Sadler’s Wells East, London
June 17, 2026
Acosta Danza Yunior arrives at Sadler’s Wells East as a company still in formation. Founded in 2023 as a bridge between the Acosta Dance Academy in Havana and Acosta Danza, it gives young Cuban dancers a professional platform while they continue to grow. Next Generation therefore carries a clear question: what can these dancers already do, and what kind of artists are they being asked to become?
Technically, the answer is promising. Across the evening, the dancers show strength, secure partnering and a physical language rich with possibility. Their bodies twist and fold through unusual shapes, while weight is shared with confidence and lifts are handled with clarity and trust. There is no doubt about the ability on stage. The more complicated question is whether the choreography always asks enough of them.
The opening work, Susana Pous’ Fuga, places six dancers inside a square of green light, with the sound of waves running through the piece. A white sphere to one side catches the light and throws a shifting moon-like shadow on the backcloth. The image is simple and effective. The dancers are held inside this luminous border, then gradually leave it one by one.
The programme describes Fuga as a response to the tragedy of migration, yet the departures often appear more determined than painful. One dancer rolls along the floor while others step over and around her, moving with her until, while they look elsewhere, she rolls out of the space altogether. Another dancer rushes towards the edge, is briefly stopped, then walks away with surprising ease. The work shows the act of leaving clearly. It gives less weight to the force of staying, the resistance, attachment or loss that might make each departure hurt.
Didy Veldman’s new, untitled duet follows. It makes good use of the dancers’ partnering ability and contains one of the evening’s more interesting reversals, with the woman frequently supporting and lifting her male partner. The shift in weight and scale quietly unsettles familiar expectations around who carries whom. Yet the duet stays curiously smooth. The dancers cooperate well, too well. Contact rarely develops into friction, and the relationship does not gather enough pressure to become memorable. The piece displays control where it might have risked disturbance.
Kit Holder’s Capriccio draws on René Magritte’s The Lovers. It opens with two male dancers emerging under a shared white cloth that covers both heads, an immediately recognisable and strange image that turns them briefly into one awkward, tender creature. Once the cloth disappears, the piece shifts into alternating solos before returning to duet form. The partnering is finely handled, and the opening conceit gives the work an appealing oddness. Still, the visual idea leaves a sharper trace than the choreography that follows. The covered faces suggest intimacy, concealment and desire, but the piece does not stay with those ideas long enough to let them deepen.
Juliano Nunes’ Mundo Interpretado is the most expansive work of the evening. Small white, water lilies hang above the stage and, when lifted into the air, look like stars. The dancers wear blue costumes that give the space a watery, painterly quality, close to the colours of Monet. The work unfolds in several sections: ritual-like ensemble passages driven by percussion, a trio of two men and one woman, a male solo with an Eastern-sounding wind instrument, and later a group sequence in which one dancer seems to awaken another through touch.

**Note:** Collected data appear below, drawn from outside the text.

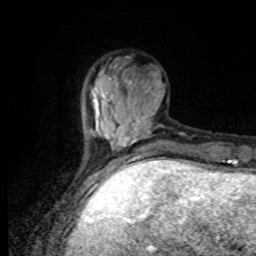
Breast MRI, one axial slice; position 23 of 80 along the scan axis; cropped to one breast; dynamic contrast-enhanced series, time point 2 of 8 at this slice position (early post-contrast); 1.5 T; TE 4.2 ms, TR 7 ms; 2 mm slice thickness; 256 × 256 image matrix, field of view 170 × 170 mm. Female patient.
Outlined on this slice (semi-automatically segmented with operator editing):
- enhancing-tissue mask used for the functional tumour volume (all voxels passing the contrast-enhancement thresholds inside the analysis volume; usually the tumour): bounding box [x1, y1, x2, y2] px = [88, 87, 165, 167]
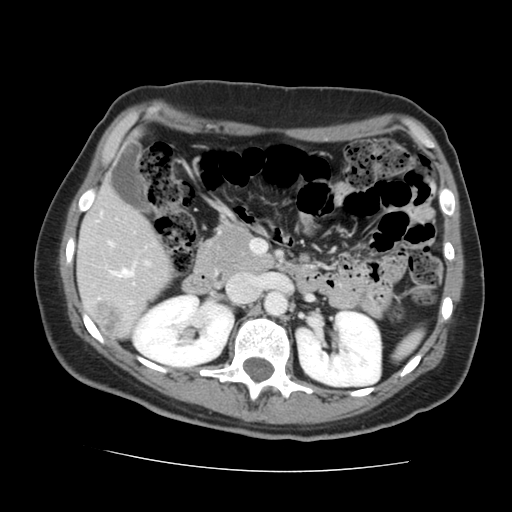
Contrast-enhanced abdominal CT, one axial slice. Position 74 of 144 along the scan axis. 120 kVp. Intravenous contrast given. Soft-tissue window (W 400 / L 40 HU). 2.5 mm slice thickness. 512 × 512 image matrix. Case-level facts recorded for this patient, not image findings: patient: male, age 58 years at operation; diagnosis: colorectal cancer liver metastases, imaged before liver resection; multiple liver metastases: no; largest metastasis: 2.8 cm; disease in both lobes: no.
Annotated regions visible in this slice (manually delineated by an expert):
- liver: bounding box [x1, y1, x2, y2] px = [78, 187, 174, 338]
- planned liver remnant (the part of the liver to remain after resection): [78, 187, 174, 335]
- portal vein (with intrahepatic branches): [109, 242, 148, 278]
- liver metastasis: [97, 300, 120, 334]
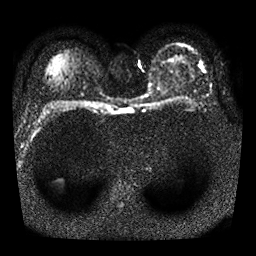
Breast MRI, one axial slice. Position 19 of 25 along the scan axis. Diffusion-weighted series; image 2 of 4 stored at this slice position (different b-values; order by instance number). 1.5 T. 4 mm slice thickness. 256 × 256 image matrix. Female patient.
Annotated regions visible in this slice (manually delineated by an expert):
- tumour on diffusion-weighted imaging: box from (x=157, y=83) to (x=160, y=89) px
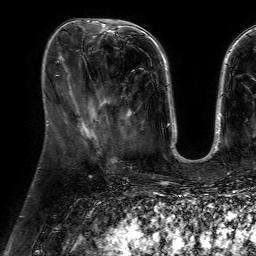
Breast MRI (dynamic contrast-enhanced), one axial slice; slice 23 of 64 in the series (ordered by position); cropped to one breast; dynamic contrast-enhanced series, time point 2 of 7 at this slice position (early post-contrast); 1.5 T; TE 4.6 ms, TR 7.2 ms; 2.5 mm slice thickness; 256 × 256 image matrix. Female patient.
Structures marked on this image (semi-automatic segmentation, software-assisted and operator-edited):
- enhancing-tissue mask used for the functional tumour volume (all voxels passing the contrast-enhancement thresholds inside the analysis volume; usually the tumour): bounding box (x1, y1, x2, y2) in pixels: (106, 92, 127, 138)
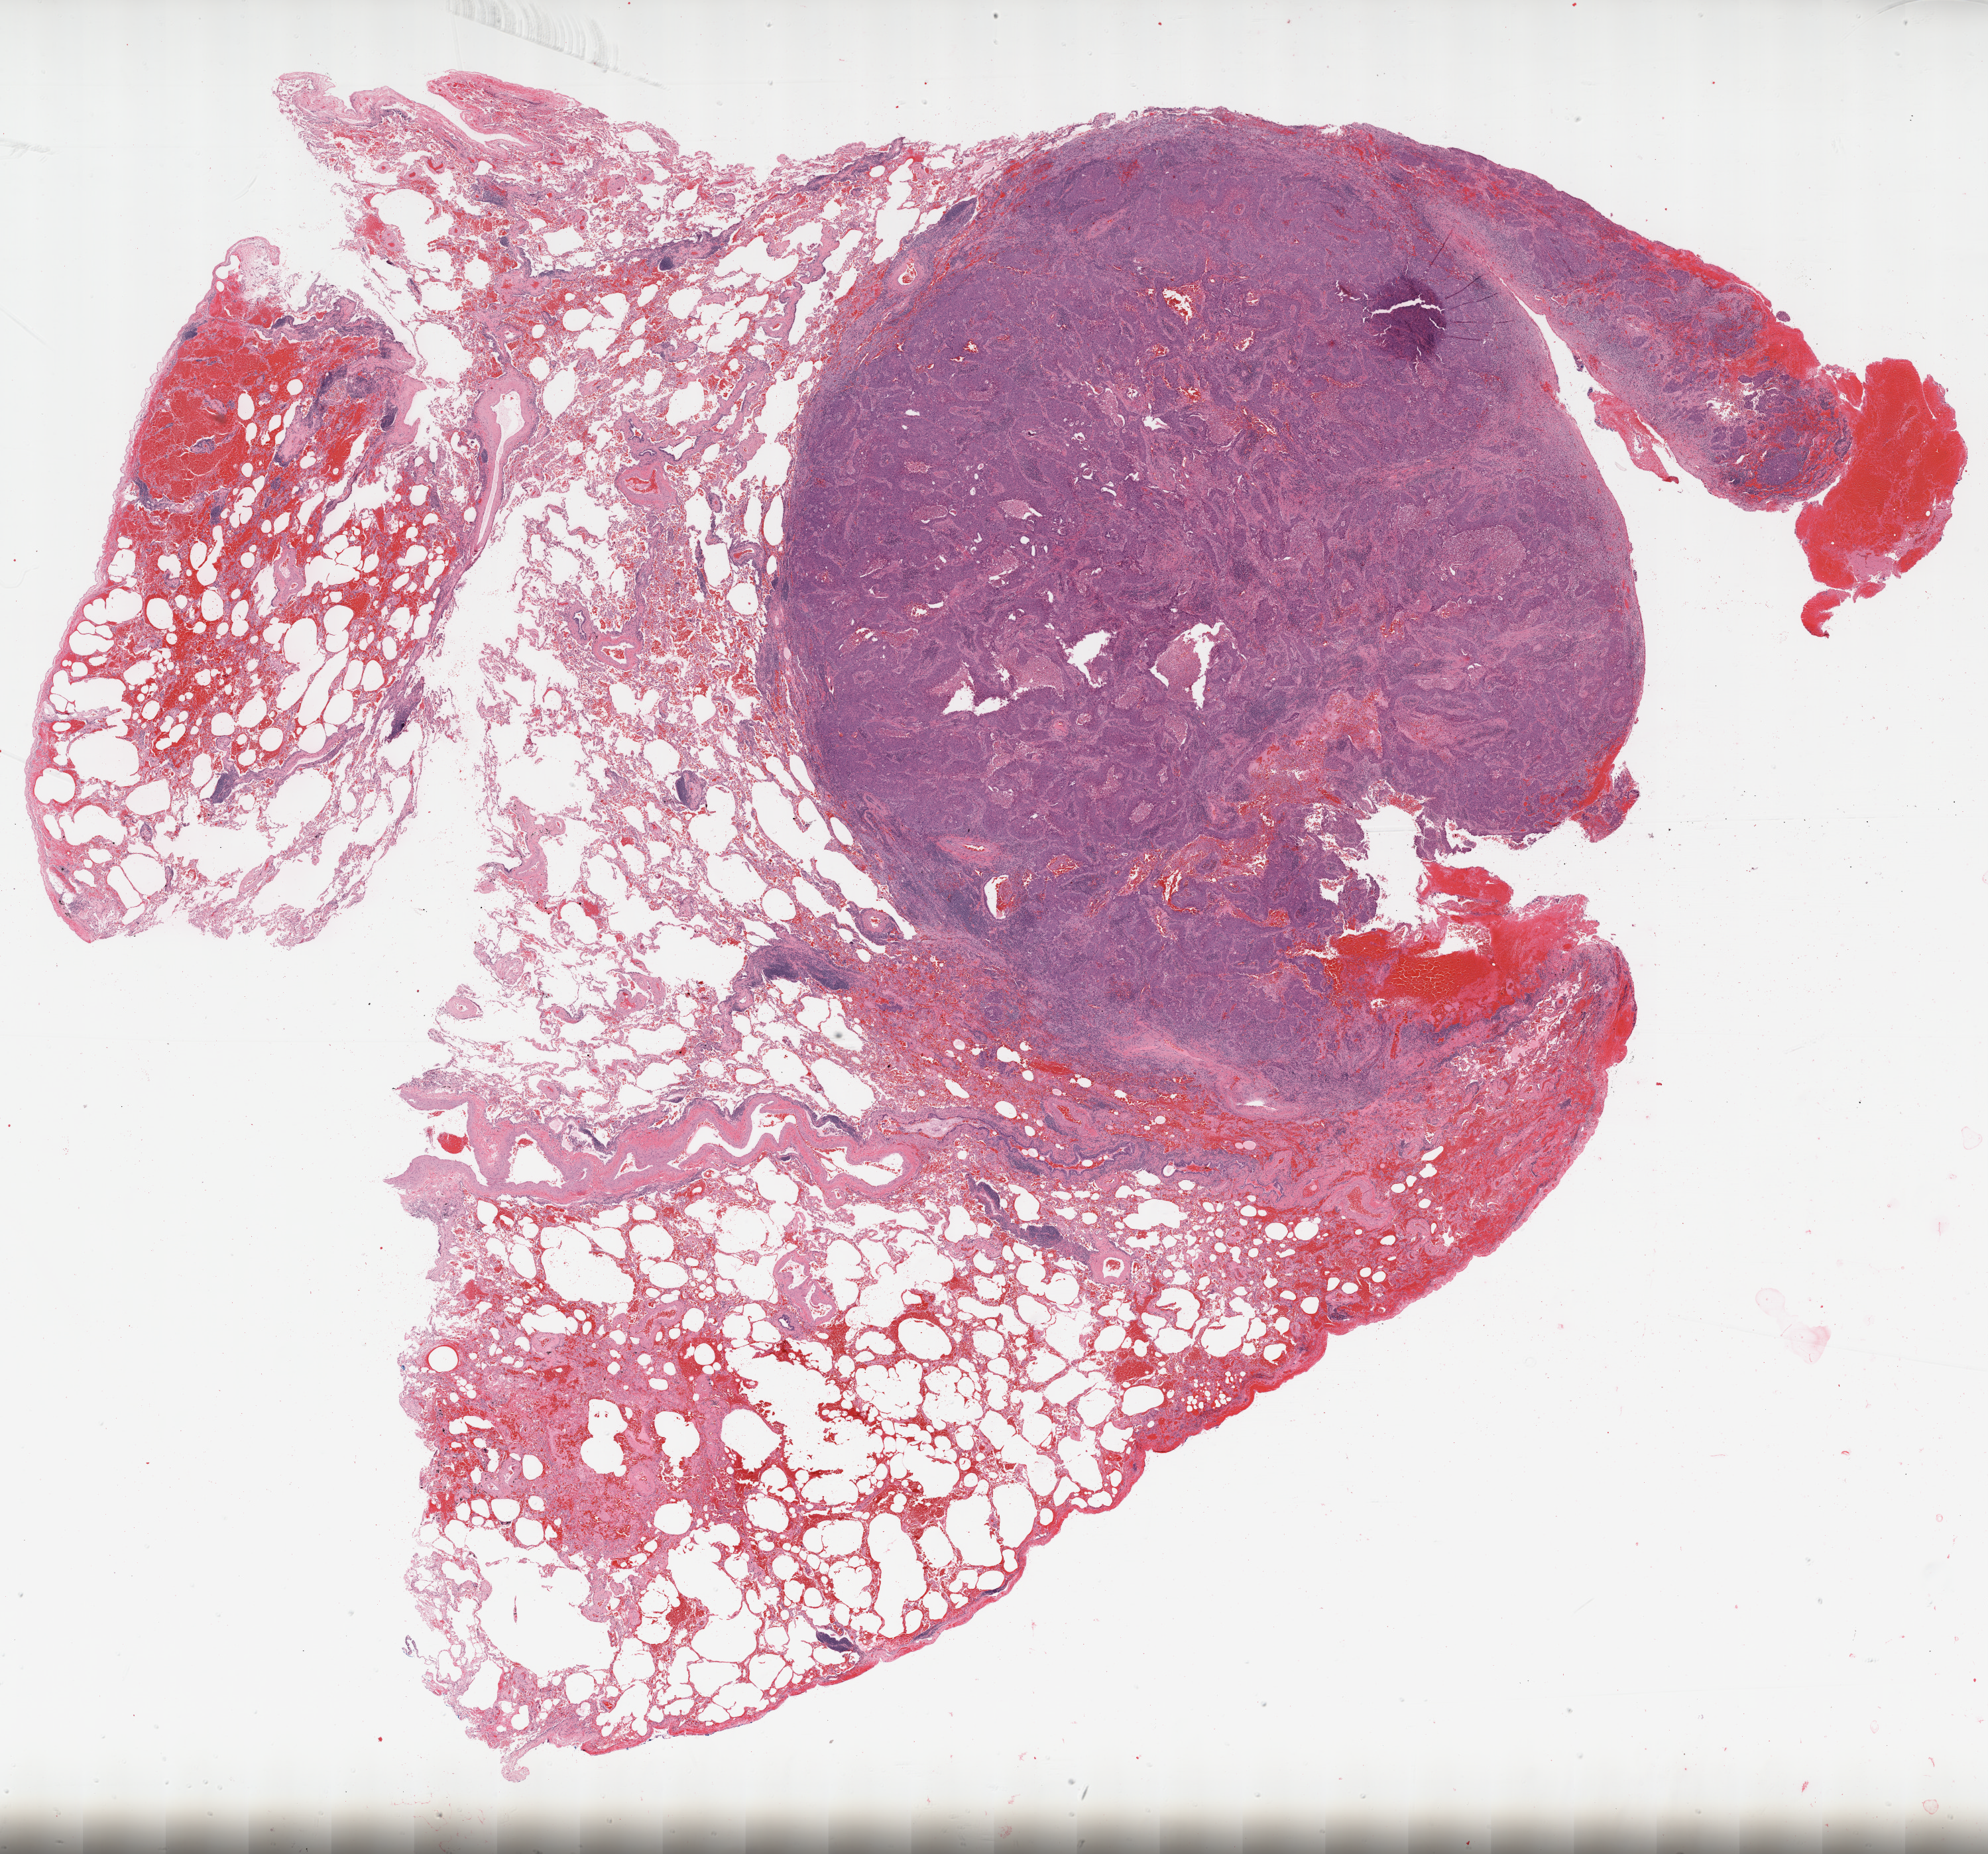
Hematoxylin and eosin (H&E) stained whole-slide image, low-resolution overview of the scanned area, about 24.1 x 22.5 mm, formalin-fixed paraffin-embedded (FFPE) diagnostic section, primary tumour sample from the lung. Female patient; age at initial diagnosis 74 years.
Diagnosis: Squamous cell carcinoma, NOS. TNM: T2 N0 M0. AJCC pathologic stage: IB.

The most compelling section arrives under red light. Here, a duet finally introduces real resistance. The woman pushes, pulls and seems to control the man’s movement from a distance. They collide with audible force. When she pushes his chest, he pushes back and sends her off balance. For a moment, the dancing acquires attitude and consequence. The bodies affect one another. They challenge, interrupt and alter each other.
That sharpness fades in the final pointe duet, although the lighting has a lovely warmth, like sunlight passing through trees. The partnering is accomplished, and one near loss of balance is quickly recovered. Yet again the woman spends much of the section being lifted, turned and placed, often with her legs wrapped around the male dancer or lowered into split-like positions. The image is polished and attractive, but polish cannot carry the whole emotional weight. Beauty needs pressure behind it.
That becomes the evening’s central tension. These young dancers already possess something vivid: strength, agility, secure partnering and a body language that could travel much further. The choreography frames those qualities too politely. It shows their beauty and control when it could invite more rhythm, story, danger and emotional force.
Next Generation works best as a promise. It introduces dancers with real presence and considerable technical assurance. The next step is repertory that lets them push harder against form, character and consequence. They already know how to move beautifully. The exciting question is what might happen when they are asked to move with more urgency, risk and bite.